In response to Lorenzo's editorial:
"At its heart, Aspen is a tourist town, a ski resort. The focus should be on short-term visits… Recently...there has been a paradigm shift from renting to selling Aspen — as in permanently. … Personally I’m a little more comfortable with renting Aspen — when you’re done with it, I want it back."
Yep, at it's inflated squeaky balloon 2008 level there was a realtor in every other downtown building. By the 2009 we'd lost over 40 of those downtown businesses realtor and retailer alike. It's even simpler than penthouses vs hotel rooms… it's putting all your eggs in one basket and those of us with Depression era parents know all about the wisdom of putting all your eggs in one basket. Don't. Just don't.
Yep, I'd rather have tourists for 6 months high service industry pressure followed by 6 months of glorious I can turkey bowl down Durant off season than 2 weeks of second homeowner cyclone followed by 50 weeks of dark dusty silence.

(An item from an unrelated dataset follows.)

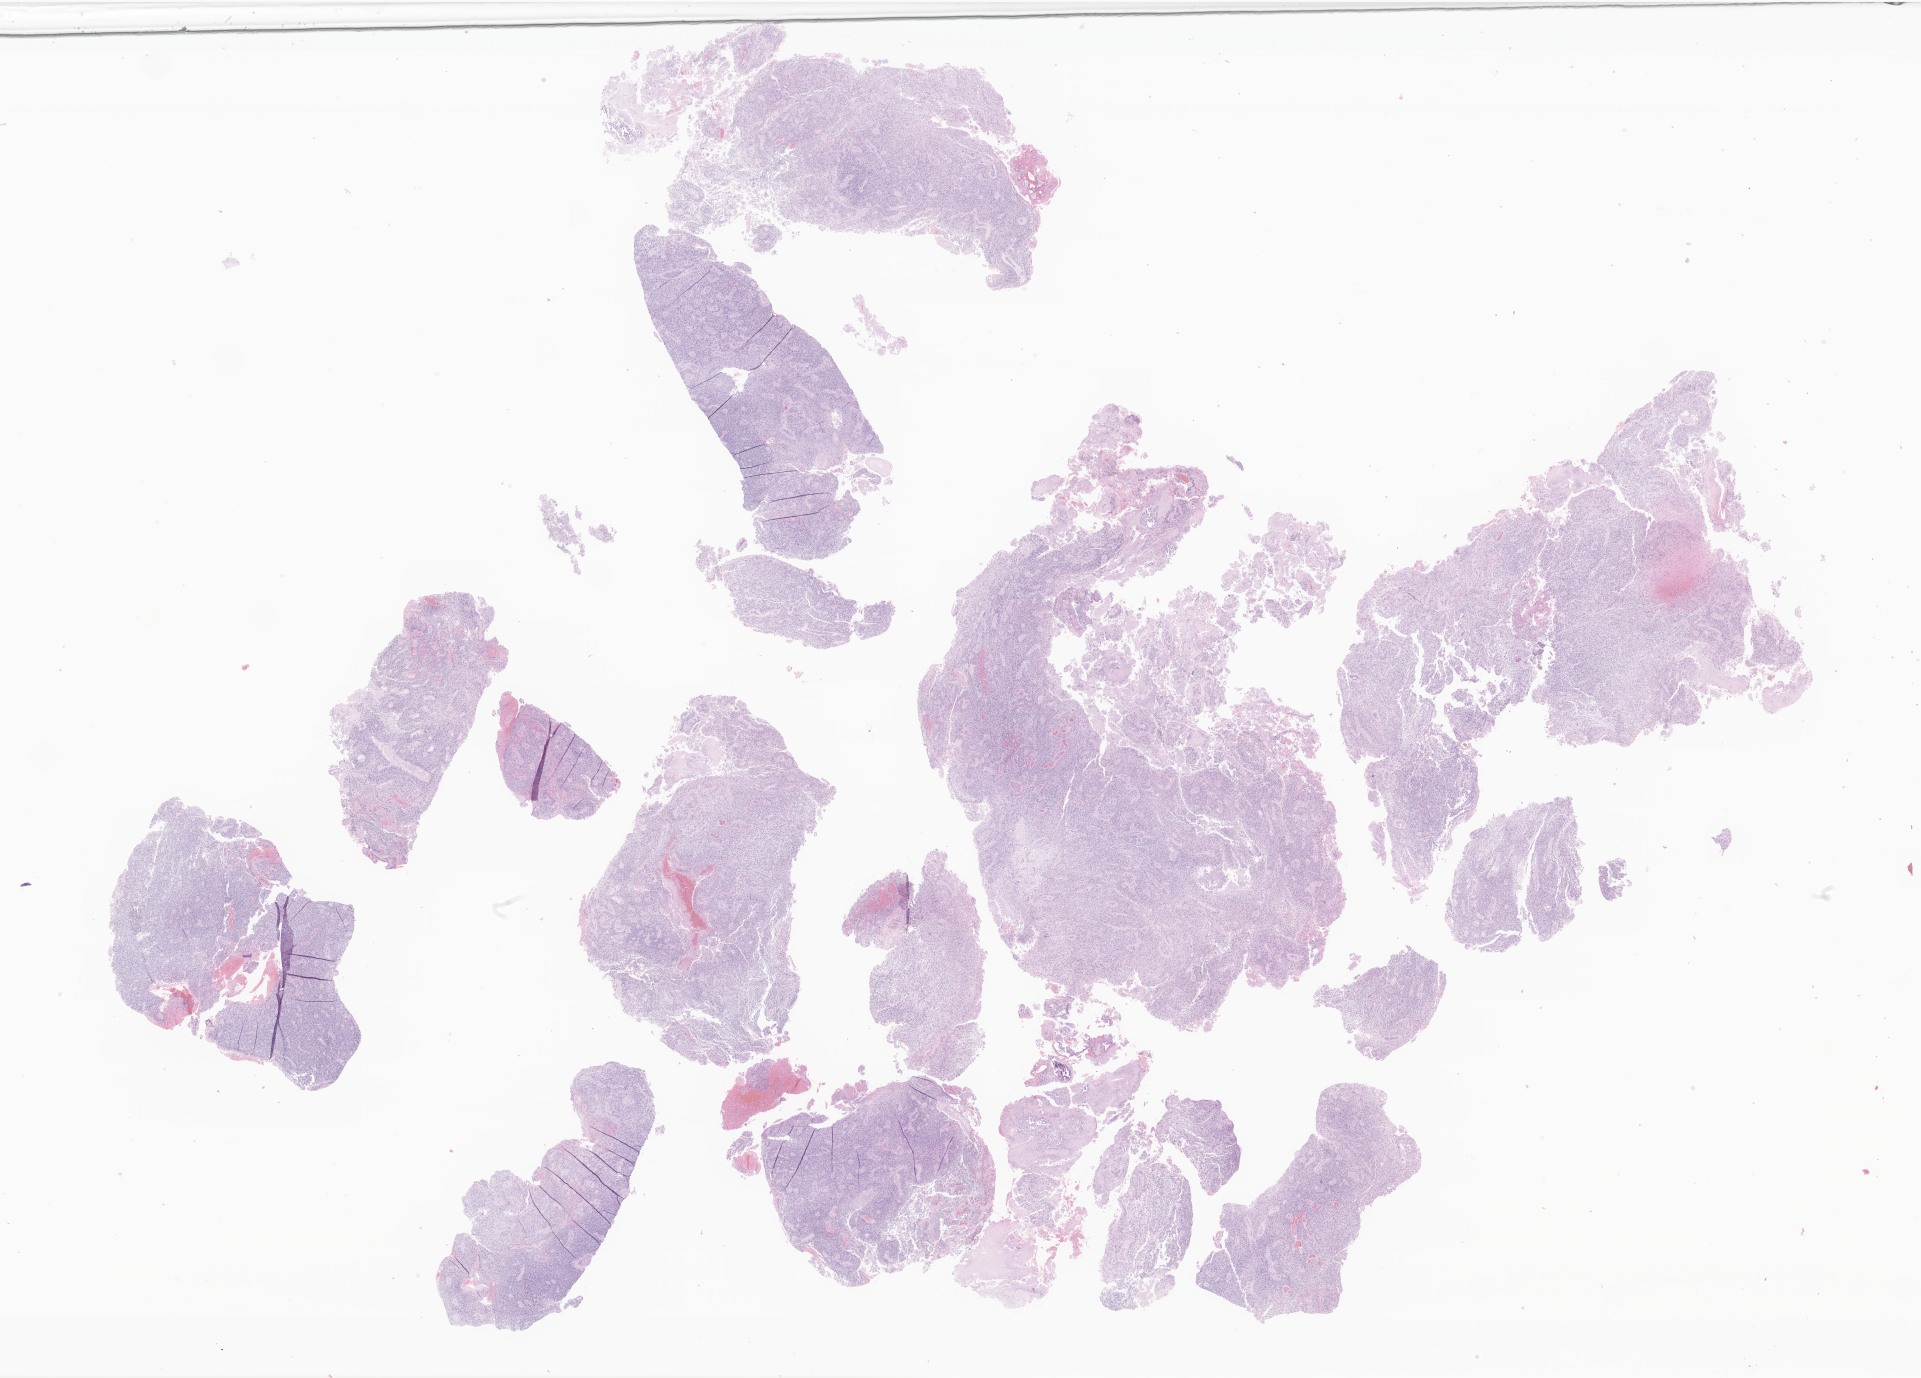
Whole-slide image, H&E stain of tumor tissue from the brain, a low-resolution overview of the entire scanned area, about 32.4 x 23.2 mm. FFPE section. Patient female; age 227 days.
- recorded diagnosis: Ependymoma, NOS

Oh but there is soooo much construction now and everybody wants to tear down and build something new and it's sooooo tempting just to try and monkey wrench it all. Monkey Wrenching is nothing new. Fritz chained himself to the tree in front of the Miner's Building construction site. For years we've waved our zoning code stick in the face of the great big development elephant. How is that stick waving strategy working for the "no development" contingent? The Miner's Building went up, the Ritz (Saint Regis) went up, the Art Museum went up.
Now we're going to spend $20K on a public vote on Base 1. Heaven forbid we should spend that time and money on developing a community with more diversity or on fixing the draconian code- but that's different letter.
Saying "NO" to development now only means bigger and badder development next time. That's our track record.
FYI Lorenzo, AirBNB- not so bad. Of course you can't advertise there if you're in affordable housing so the chances of it being "affordable" lodging in Aspen is nil.